Last revised: May 8, 2023
By: Adam Burns
Leland Stanford, is remembered as part of the "Big Four" in financing the construction
of the Central Pacific Railroad, which included (along with himself)
Collis Huntington, Charles Crocker, and Mark Hopkins.
In terms of building the railroad, it was Stanford who helped secure much of the land grants and funding through the state of California due to him holding the governorship at that time. While he had spent much of his early years studying and practicing law, much of his life after the California Gold Rush hit in 1849 was dedicated to operating business including railroads.
Today, Stanford is perhaps best known for holding the distinction of founding Stanford University, which was dedicated in the memory of his son. Stanford played such a large role in the entire endeavor that is unlikely the Central Pacific would have been completed otherwise. Interestingly, his career pursuits did not immediately begin in the railroad industry.
Instead, after earning his law degree in 1845 he began practicing in Albany, New York with the law office of Wheaton, Doolittle & Hadley. It was the Gold Rush which ultimately brought him to California in 1852. However, he was interested in gold but the business.
Recognizing the great migration would offer bountiful business he opened successful mercantile establishments in Sacramento in 1856. It was here that he met the three other men of the so-called "Big Four."
Stanford was born on March 9, 1824 near Albany, New York the son of a successful businessman. Due to the status and wealth of his family Stanford was able to attend school through his early 20s, lastly attending the Methodist Cazenovia Seminary before leaving the school in 1845 to begin a career in law.
By 1848 Stanford had a law license and two years later moved to Port Washington, Wisconsin to set up his practice. Stanford only remained a lawyer for two years before he opted to head west to set up a business with his five brothers rather than rebuild his office which burned in a fire in March, 1852.
By July of that year he had arrive in San Francisco and in the fall he and his brothers were business owners in Cold Springs, east of Sacramento. Here Stanford became quite wealthy as their business thrived selling mining equipment and other supplies to miners.
In the 1850s Stanford began to engage in politics, and is where he would eventually meet Huntington, Crocker, and Hopkins in 1856 (all of which were members of the Republican party).
Huntington, particularly, wished to see rails sprawling across California and helped establish the Central Pacific Railroad in 1861. Even more, with Abraham Lincoln winning the presidential nomination in 1860 the new CP ratified the Pacific Railroad Act to help complete the Transcontinental Railroad.

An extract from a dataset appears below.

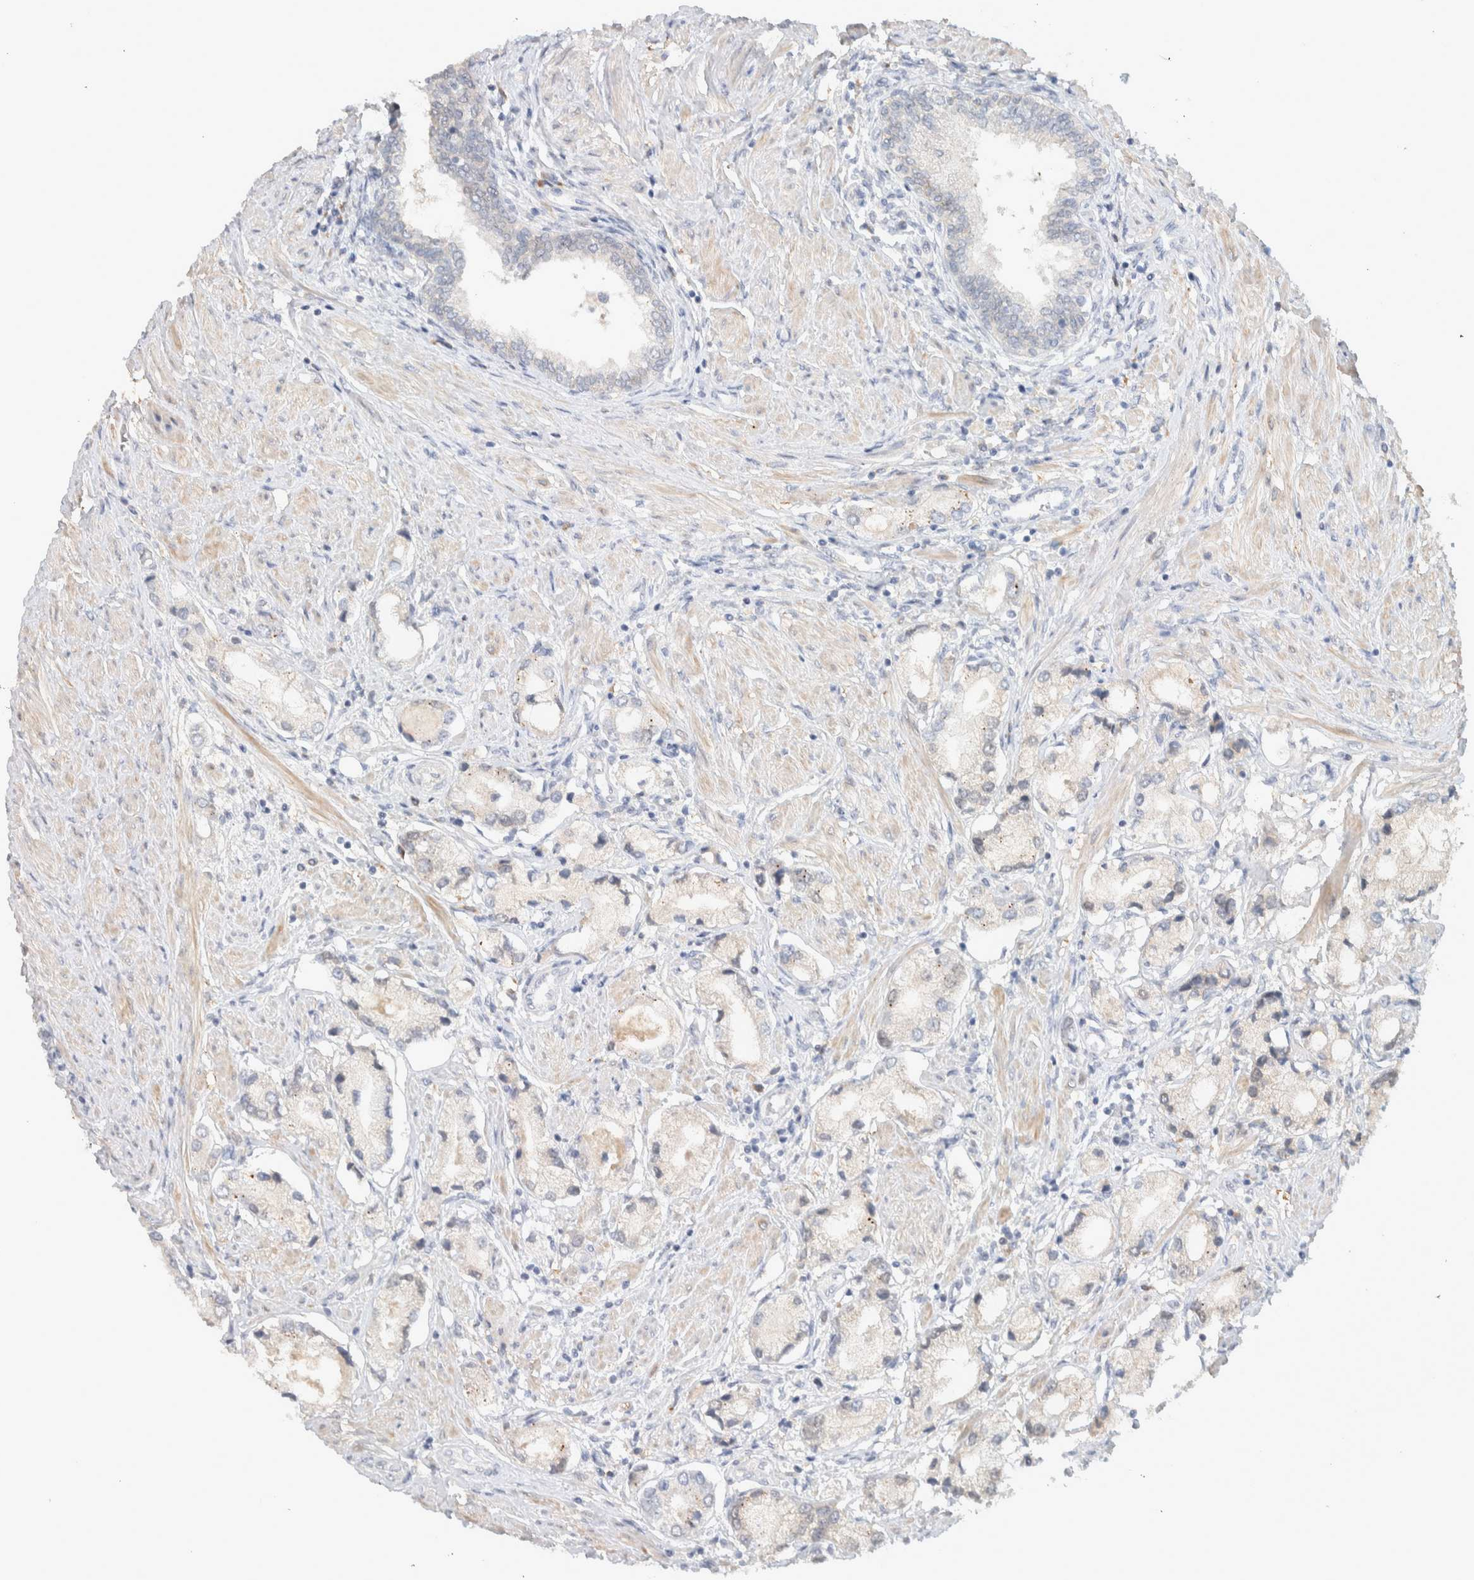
{"staining": {"intensity": "negative", "quantity": "none", "location": "none"}, "tissue": "prostate cancer", "cell_type": "Tumor cells", "image_type": "cancer", "snomed": [{"axis": "morphology", "description": "Adenocarcinoma, Low grade"}, {"axis": "topography", "description": "Prostate"}], "caption": "Immunohistochemistry of prostate cancer (low-grade adenocarcinoma) shows no expression in tumor cells. (DAB (3,3'-diaminobenzidine) immunohistochemistry (IHC), high magnification).", "gene": "DEPTOR", "patient": {"sex": "male", "age": 71}}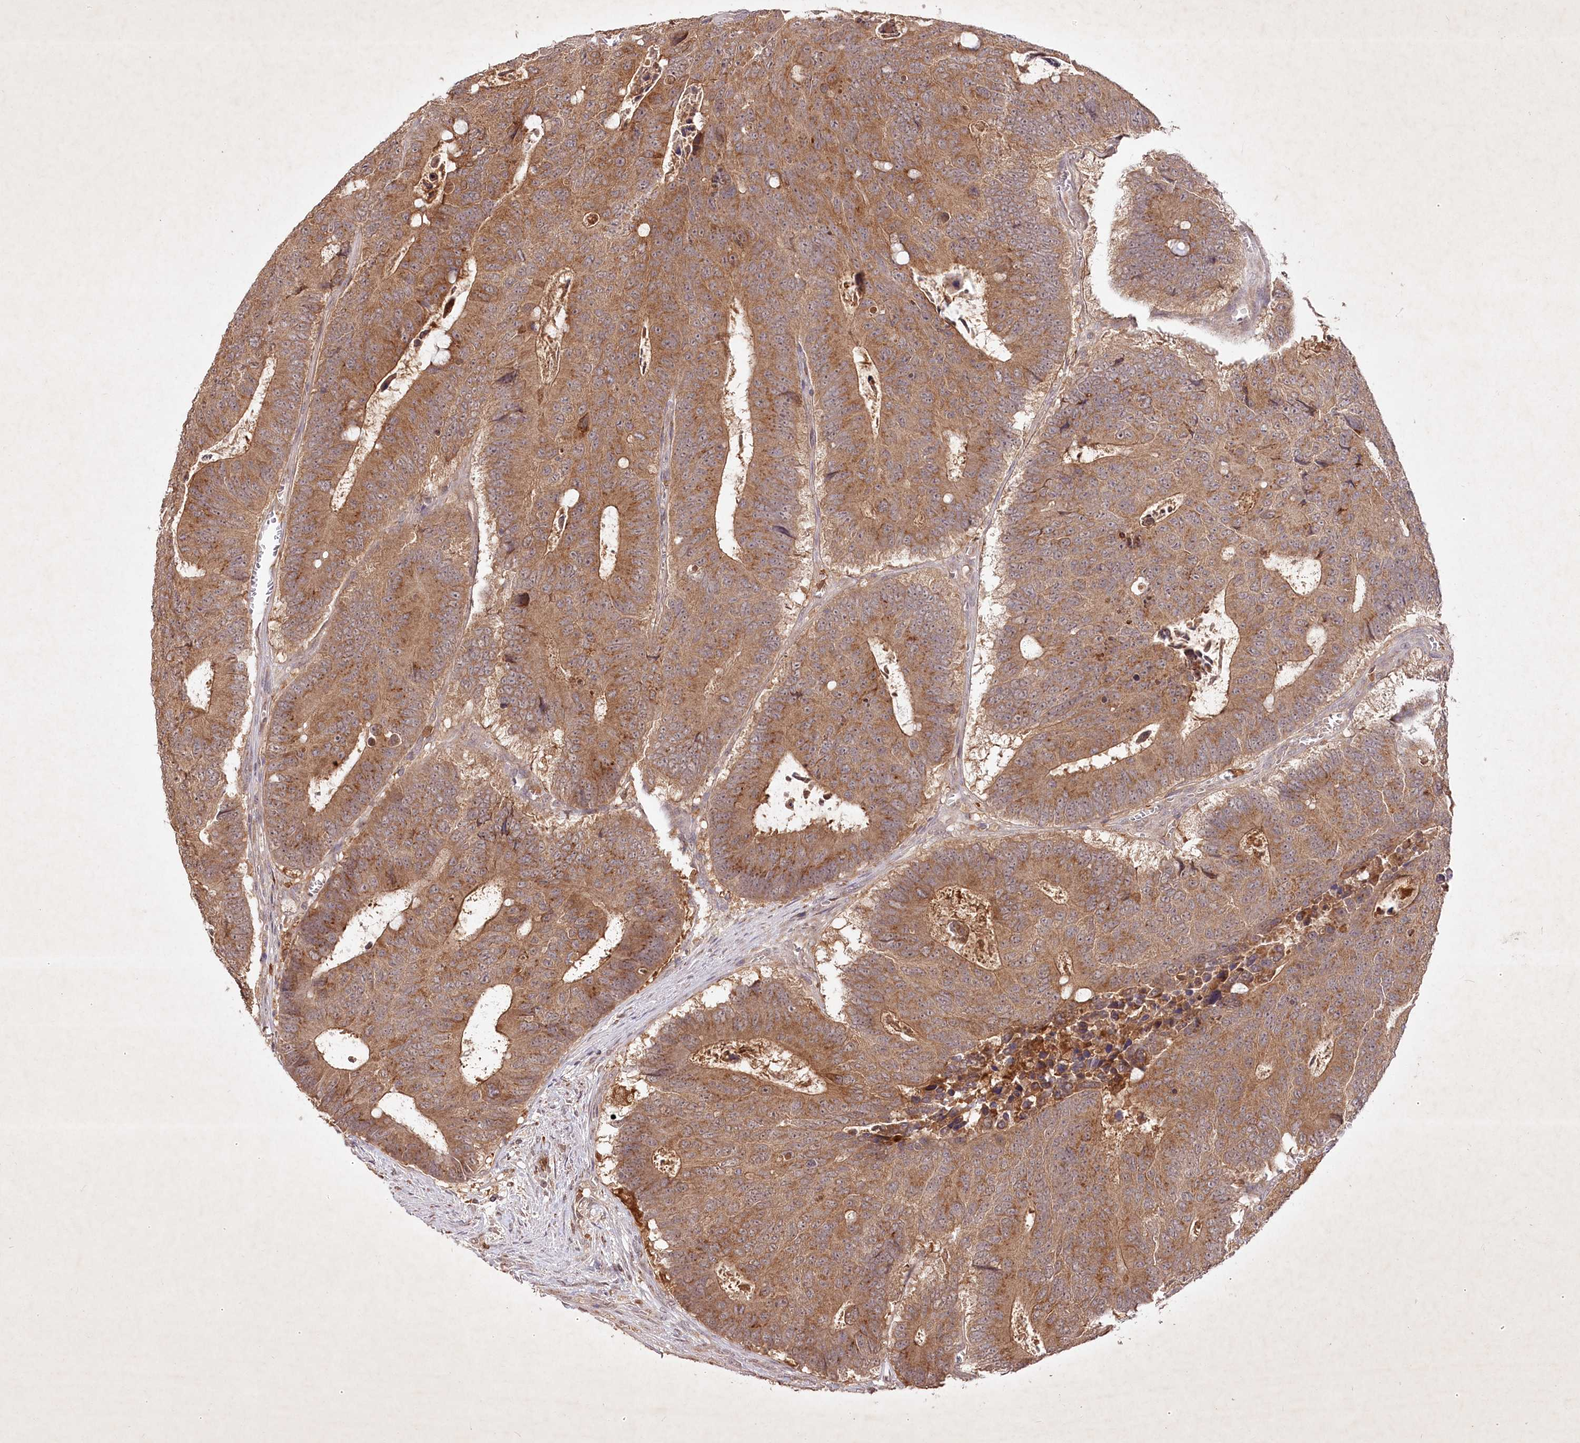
{"staining": {"intensity": "moderate", "quantity": ">75%", "location": "cytoplasmic/membranous"}, "tissue": "colorectal cancer", "cell_type": "Tumor cells", "image_type": "cancer", "snomed": [{"axis": "morphology", "description": "Adenocarcinoma, NOS"}, {"axis": "topography", "description": "Colon"}], "caption": "Colorectal adenocarcinoma stained with a protein marker shows moderate staining in tumor cells.", "gene": "IRAK1BP1", "patient": {"sex": "male", "age": 87}}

The Union Pacific was created directly as a result of the act and together they worked to complete the new line. For Leland Stanford's part, he was elected governor of California in 1861, which provided serious leverage for the CP to be financed and constructed across the state.
Along with Stanford's efforts, the CP was also subsidized through the federal government (being given land grants as well as loans), mostly through Huntington's efforts who would become the principal leader of the group working with Congress to see that the railroad got whatever it needed.
While building the CP turned out to take much longer and cost much more than originally envisioned it was completed on May 10, 1869 at Promontory, Utah and linking with the Union Pacific system. Four years prior to this milestone the Southern Pacific had been established to connect San Francisco and San Diego, California.
In September 1868, Stanford and the rest of the "Big Four" bought out the original founders of the SP and would combine the operations of the Central Pacific by 1870. Stanford became SP's president and remained so until 1890.
By the late 1870s the railroad was sprawling out across Southern California and served the state's largest markets including its line through the Southwest, which reached El Paso, Texas by the early 1880s.
Throughout the rest of the 19th century the Espee continued to spread throughout the West and Southwest, reaching northern Oregon and serving most of that state's largest cities by the late 1880s. By the 20th century the railroad continued to expand and was by this time well entrenched into the Southeastern markets of New Orleans and the Gulf Coast.
By mid-century it owned a stunning 15,000 miles of track, stretching from the warm and sunny beaches of Southern California and Gulf of Mexico to the deserts of Arizona and mountains of the Sierra Range.
Aside from Stanford's railroad interests, due to the incredible wealth he acquired over the years he also maintained other interests such as owning vineyards, helping to found what would become the Wells Fargo & Company, and even being elected to the U.S. Senate from California in 1885 (which resulted in a bitter dispute with C.P. Huntington).
However, outside of the railroad industry Stanford's most lasting legacy was the founding of Stanford University in March of 1885, named for his son Leland Stanford, Jr. who had died a year earlier.
In the end, Stanford would bequeath millions in setting up the university, which opened in 1891. in 1893, Stanford passed away at the age of 69 due to heart failure. According to the book, "Civil War America: 1850 To 1875" by Richard F. Selcer, Stanford's net worth at that time was $30 million.